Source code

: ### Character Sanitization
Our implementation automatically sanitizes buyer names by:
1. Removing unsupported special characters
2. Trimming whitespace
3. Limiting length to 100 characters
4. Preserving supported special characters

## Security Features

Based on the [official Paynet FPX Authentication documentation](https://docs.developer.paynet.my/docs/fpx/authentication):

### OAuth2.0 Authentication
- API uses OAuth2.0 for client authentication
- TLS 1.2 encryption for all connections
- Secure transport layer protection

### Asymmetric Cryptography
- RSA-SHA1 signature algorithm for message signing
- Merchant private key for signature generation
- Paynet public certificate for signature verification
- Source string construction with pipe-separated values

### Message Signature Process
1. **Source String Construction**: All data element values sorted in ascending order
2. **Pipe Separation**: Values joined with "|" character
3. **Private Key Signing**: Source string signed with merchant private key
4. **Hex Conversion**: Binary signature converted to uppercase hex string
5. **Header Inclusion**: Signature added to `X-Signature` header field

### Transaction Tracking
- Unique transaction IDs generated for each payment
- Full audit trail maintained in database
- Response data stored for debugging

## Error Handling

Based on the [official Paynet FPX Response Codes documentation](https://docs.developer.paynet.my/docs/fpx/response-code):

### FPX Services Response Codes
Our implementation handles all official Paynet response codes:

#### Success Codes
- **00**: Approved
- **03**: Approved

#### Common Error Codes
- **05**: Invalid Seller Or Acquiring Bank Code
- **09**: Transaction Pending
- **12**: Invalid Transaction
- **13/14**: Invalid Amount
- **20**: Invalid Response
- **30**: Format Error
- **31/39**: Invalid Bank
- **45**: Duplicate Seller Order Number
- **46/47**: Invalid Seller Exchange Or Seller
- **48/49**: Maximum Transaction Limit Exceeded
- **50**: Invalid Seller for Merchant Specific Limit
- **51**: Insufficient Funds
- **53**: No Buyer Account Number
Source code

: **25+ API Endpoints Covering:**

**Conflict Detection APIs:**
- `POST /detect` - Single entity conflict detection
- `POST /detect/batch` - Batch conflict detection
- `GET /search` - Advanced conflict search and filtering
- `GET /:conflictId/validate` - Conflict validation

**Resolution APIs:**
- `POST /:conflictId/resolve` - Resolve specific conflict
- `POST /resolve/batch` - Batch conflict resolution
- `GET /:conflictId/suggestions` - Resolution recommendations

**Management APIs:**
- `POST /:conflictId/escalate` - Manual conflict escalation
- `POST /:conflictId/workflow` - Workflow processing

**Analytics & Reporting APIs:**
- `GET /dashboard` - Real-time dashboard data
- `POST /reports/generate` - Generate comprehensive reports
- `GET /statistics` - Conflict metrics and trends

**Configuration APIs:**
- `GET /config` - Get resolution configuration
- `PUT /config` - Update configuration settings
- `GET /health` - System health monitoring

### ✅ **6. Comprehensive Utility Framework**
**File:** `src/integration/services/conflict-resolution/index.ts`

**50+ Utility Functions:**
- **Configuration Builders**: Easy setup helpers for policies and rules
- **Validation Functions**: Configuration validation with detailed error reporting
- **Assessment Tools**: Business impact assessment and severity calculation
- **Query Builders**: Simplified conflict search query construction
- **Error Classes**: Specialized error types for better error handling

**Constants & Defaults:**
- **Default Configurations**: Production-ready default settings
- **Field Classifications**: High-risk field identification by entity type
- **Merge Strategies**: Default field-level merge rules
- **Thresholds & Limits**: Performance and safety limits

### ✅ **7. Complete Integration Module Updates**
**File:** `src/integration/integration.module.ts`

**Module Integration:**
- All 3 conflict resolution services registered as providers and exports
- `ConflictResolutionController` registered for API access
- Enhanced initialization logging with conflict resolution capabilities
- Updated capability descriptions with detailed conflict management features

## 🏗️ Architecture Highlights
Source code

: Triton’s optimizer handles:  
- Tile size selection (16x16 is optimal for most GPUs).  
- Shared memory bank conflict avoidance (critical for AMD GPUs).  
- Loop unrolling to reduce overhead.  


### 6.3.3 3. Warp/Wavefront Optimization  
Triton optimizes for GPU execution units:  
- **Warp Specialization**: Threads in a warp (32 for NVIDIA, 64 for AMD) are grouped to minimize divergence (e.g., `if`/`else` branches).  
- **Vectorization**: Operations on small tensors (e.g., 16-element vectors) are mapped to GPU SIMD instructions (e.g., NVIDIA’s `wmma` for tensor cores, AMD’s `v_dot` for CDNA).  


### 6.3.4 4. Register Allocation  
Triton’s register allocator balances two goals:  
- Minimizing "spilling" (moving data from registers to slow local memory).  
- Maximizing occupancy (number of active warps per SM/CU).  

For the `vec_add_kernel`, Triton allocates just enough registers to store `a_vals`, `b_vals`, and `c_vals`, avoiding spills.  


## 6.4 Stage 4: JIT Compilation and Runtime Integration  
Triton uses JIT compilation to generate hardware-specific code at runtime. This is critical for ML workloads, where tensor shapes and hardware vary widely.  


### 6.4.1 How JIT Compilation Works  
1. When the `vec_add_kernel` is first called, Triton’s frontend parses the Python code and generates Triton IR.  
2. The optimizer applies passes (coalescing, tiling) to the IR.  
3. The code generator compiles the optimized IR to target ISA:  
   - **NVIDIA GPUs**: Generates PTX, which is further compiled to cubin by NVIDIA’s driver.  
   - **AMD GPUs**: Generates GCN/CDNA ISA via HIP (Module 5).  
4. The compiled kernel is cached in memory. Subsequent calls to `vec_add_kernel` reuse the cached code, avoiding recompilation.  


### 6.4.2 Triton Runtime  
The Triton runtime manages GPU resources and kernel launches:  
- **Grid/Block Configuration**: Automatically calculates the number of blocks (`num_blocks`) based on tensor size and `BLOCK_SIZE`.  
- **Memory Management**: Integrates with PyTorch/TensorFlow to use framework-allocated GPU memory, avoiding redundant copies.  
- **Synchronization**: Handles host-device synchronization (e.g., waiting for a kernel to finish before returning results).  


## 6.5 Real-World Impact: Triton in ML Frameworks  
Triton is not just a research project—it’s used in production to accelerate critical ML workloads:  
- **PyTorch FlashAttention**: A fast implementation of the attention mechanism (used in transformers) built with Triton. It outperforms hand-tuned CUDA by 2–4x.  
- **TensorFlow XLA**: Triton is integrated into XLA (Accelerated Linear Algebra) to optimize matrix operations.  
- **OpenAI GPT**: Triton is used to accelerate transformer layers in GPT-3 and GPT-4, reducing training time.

════

#### [PROBLEM DETAILS]
From the entries above, extract each line containing "NVIDIA".

#### [ANSWER TO THE PROBLEM]
- **Warp Specialization**: Threads in a warp (32 for NVIDIA, 64 for AMD) are grouped to minimize divergence (e.g., `if`/`else` branches).  
- **Vectorization**: Operations on small tensors (e.g., 16-element vectors) are mapped to GPU SIMD instructions (e.g., NVIDIA’s `wmma` for tensor cores, AMD’s `v_dot` for CDNA).  
   - **NVIDIA GPUs**: Generates PTX, which is further compiled to cubin by NVIDIA’s driver.  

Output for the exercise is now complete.